= Compound of five truncated tetrahedra =

Polyhedral compound

Compound of five truncated tetrahedra
| Type | Uniform compound |
| Index | UC_{55} |
| Polyhedra | 5 truncated tetrahedra |
| Faces | 20 triangles, 20 hexagons |
| Edges | 90 |
| Vertices | 60 |
| Dual | Compound of five triakis tetrahedra |
| Symmetry group | chiral icosahedral (I) |
| Subgroup restricting to one constituent | chiral tetrahedral (T) |

3D model of a compound of five truncated tetrahedra

The compound of five truncated tetrahedra is a uniform polyhedron compound. It's composed of 5 truncated tetrahedra rotated around a common axis. It may be formed by truncating each of the tetrahedra in the compound of five tetrahedra. A far-enough truncation creates the compound of five octahedra. Its convex hull is a nonuniform snub dodecahedron.
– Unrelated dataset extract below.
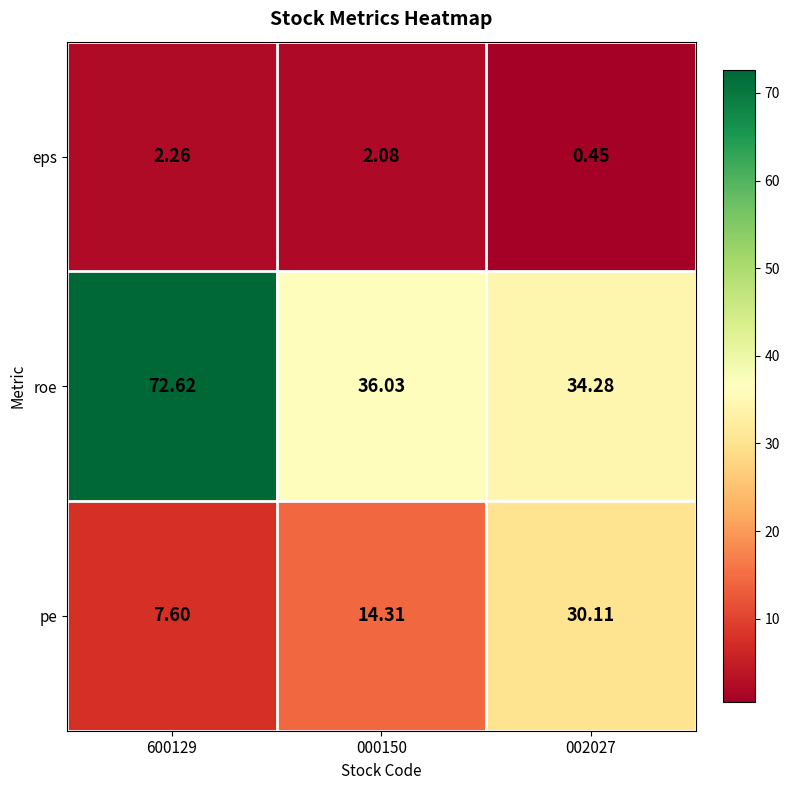

At how many categories does at least one series exceed 21?

3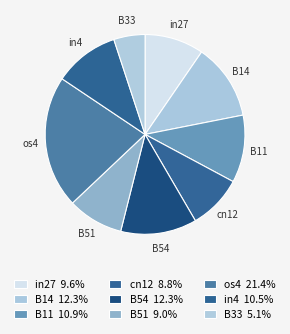

Is the sum of in4 and B14 greater than half?

No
It could also be called a truncated chiricosahedron.

== Cartesian coordinates ==
Cartesian coordinates for the vertices of this compound are all the cyclic permutations of

 (±1, ±1, ±3)
 (±τ^{−1}, ±(−τ^{−2}), ±2τ)
 (±τ, ±(−2τ^{−1}), ±τ^{2})
 (±τ^{2}, ±(−τ^{−2}), ±2)
 (±(2τ−1), ±1, ±(2τ − 1))

with an even number of minuses in the choices for '±', where τ = (1+√5)/2 is the golden ratio (sometimes written φ).